The Convention on the Rights of Persons with Disabilities was adopted by the UN General Assembly on 14 December 2006 and entered into force on 3 May 2008. It has been ratified by 177 states to date. The aim of the convention is to achieve the social inclusion of persons with disabilities. It affirms that human rights also apply to those with disabilities. Moreover, the Convention also contains special regulations relating to the living situation of people with disabilities. Article 24 of the Convention calls, for example – based on the principle of equality – for an inclusive education system at all levels and lifelong learning for people with disabilities.

Germany was one of the first countries to sign the convention. The signing ceremony took place on 30 March 2007. Upon ratification, the Convention final- ly entered into force in Germany on 26 March 2009. In ratifying the Convention, Germany has undertaken to submit regular reports to the UN Committee on the Rights of Persons with Disabilities on the enforcement of the rights of people with disabilities in Germany and the progress made in this context. Germany last submitted its second and third periodic report together in October 2019. The report summarises the reporting periods since 2015 and was also submitted in braille.

Excerpts from the Convention on the Rights of Persons with Disabilities:

Article 1 Purpose

The purpose of the present Convention is to promote, protect and ensure the full and equal enjoyment of all human rights and fundamental freedoms by all persons with disabilities, and to promote respect for their inherent dignity.

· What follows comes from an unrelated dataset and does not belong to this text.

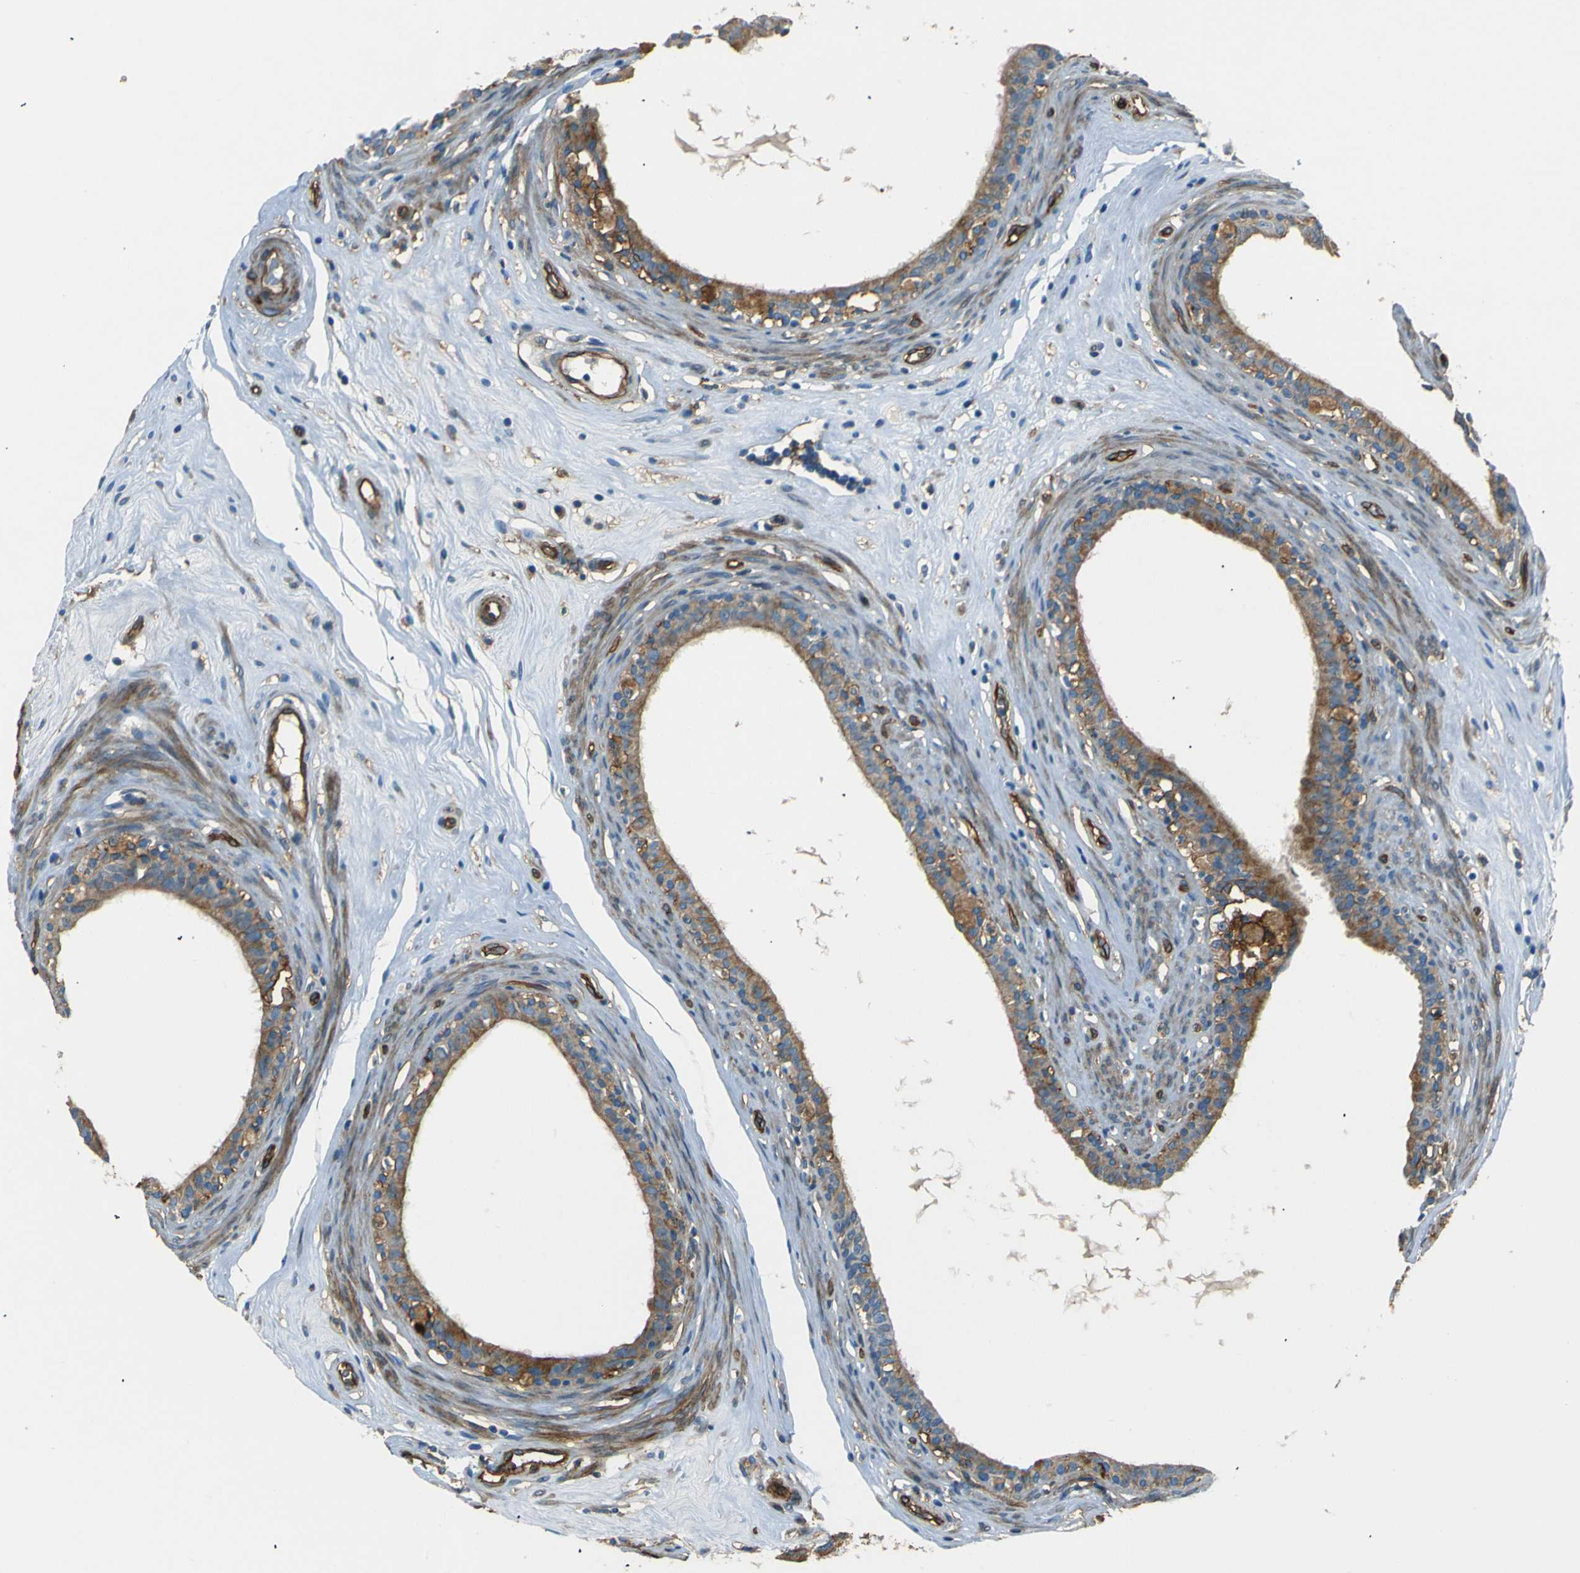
{"staining": {"intensity": "moderate", "quantity": ">75%", "location": "cytoplasmic/membranous"}, "tissue": "epididymis", "cell_type": "Glandular cells", "image_type": "normal", "snomed": [{"axis": "morphology", "description": "Normal tissue, NOS"}, {"axis": "morphology", "description": "Inflammation, NOS"}, {"axis": "topography", "description": "Epididymis"}], "caption": "Moderate cytoplasmic/membranous staining for a protein is appreciated in approximately >75% of glandular cells of benign epididymis using immunohistochemistry.", "gene": "ENTPD1", "patient": {"sex": "male", "age": 84}}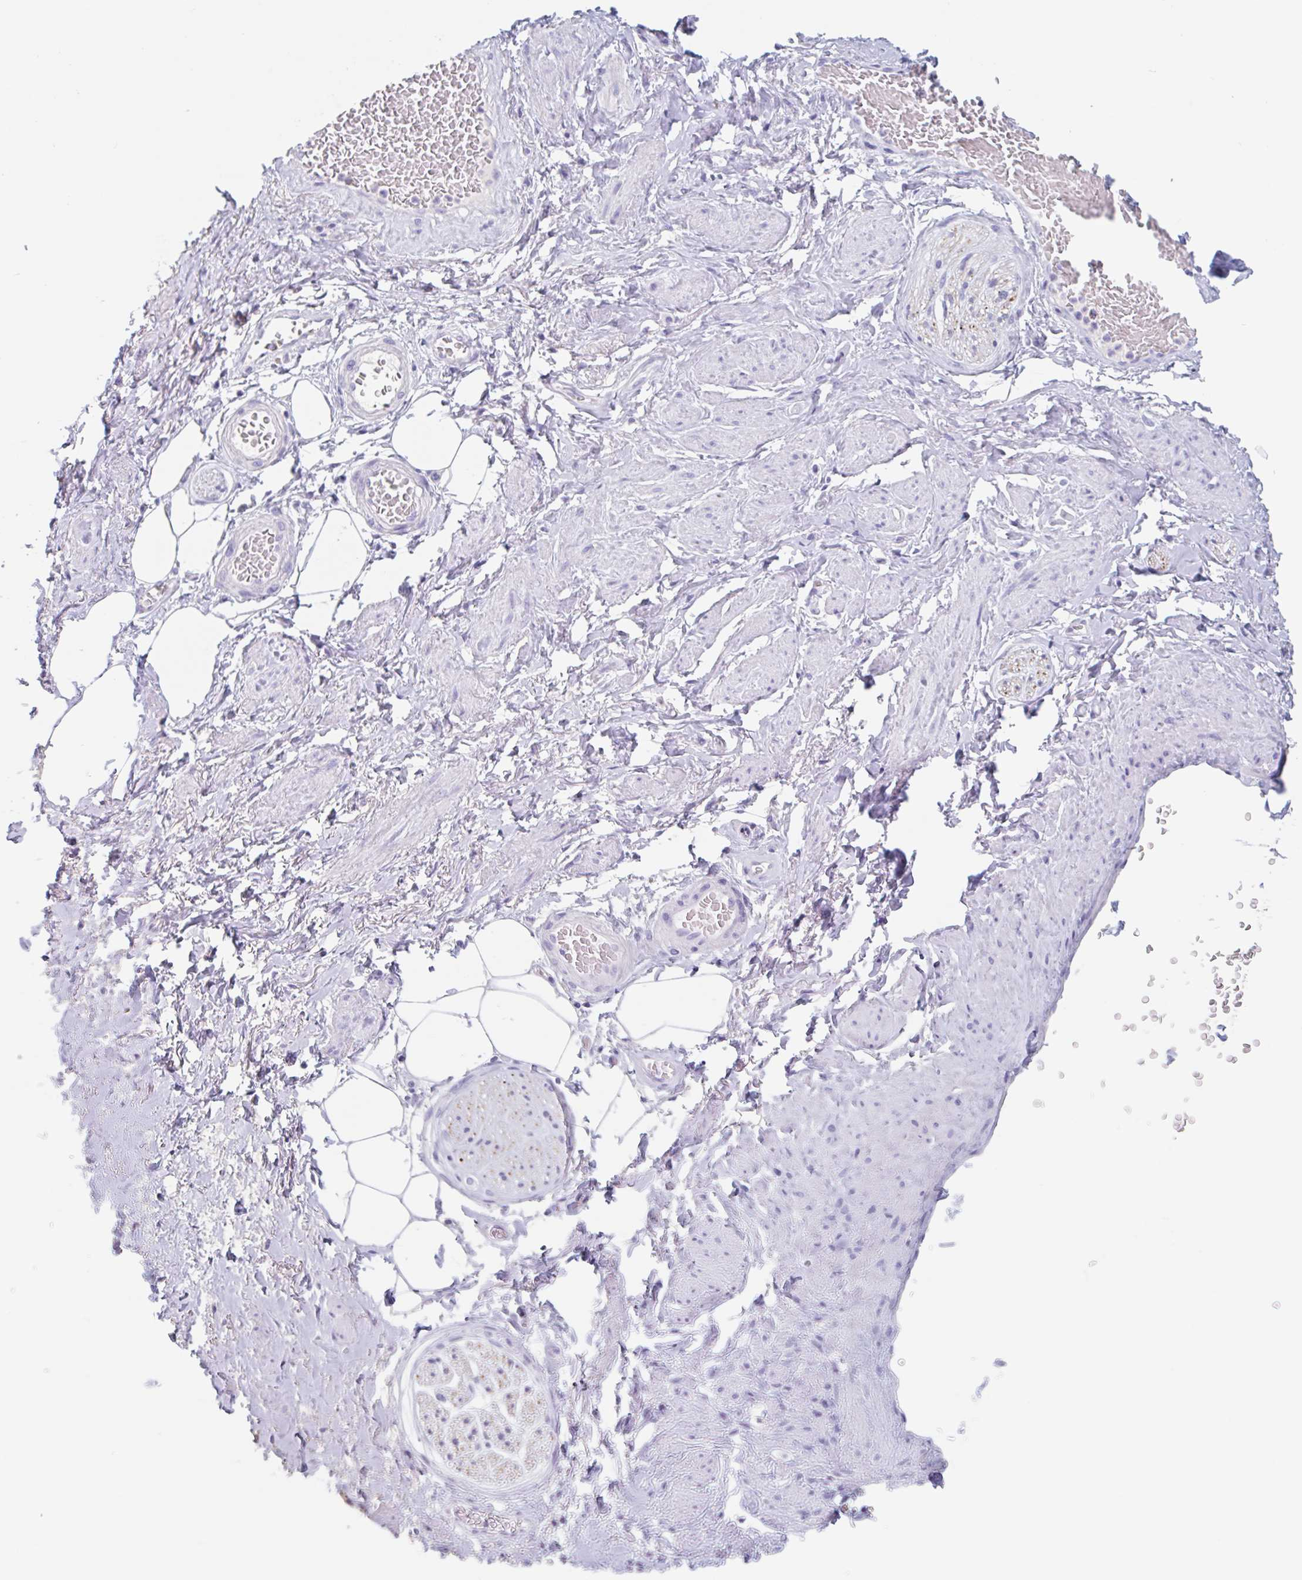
{"staining": {"intensity": "negative", "quantity": "none", "location": "none"}, "tissue": "adipose tissue", "cell_type": "Adipocytes", "image_type": "normal", "snomed": [{"axis": "morphology", "description": "Normal tissue, NOS"}, {"axis": "topography", "description": "Vagina"}, {"axis": "topography", "description": "Peripheral nerve tissue"}], "caption": "Immunohistochemistry of benign adipose tissue reveals no expression in adipocytes.", "gene": "EMC4", "patient": {"sex": "female", "age": 71}}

Article 3 General Principles

The principles of the present Convention shall be:

  1. Respect for inherent dignity, individual autonomy including the freedom to make one’s own choices, and independence of persons;
  2. Non-discrimination;
  3. Full and effective participation and inclusion in society;
  4. Respect for difference and acceptance of persons with disabilities as part of human diversity and humanity;
  5. Equality of opportunity;
  6. Accessibility;
  7. Equality between men and women;
  8. Respect for the evolving capacities of children with disabilities and respect for the right of children with disabilities to preserve their identities.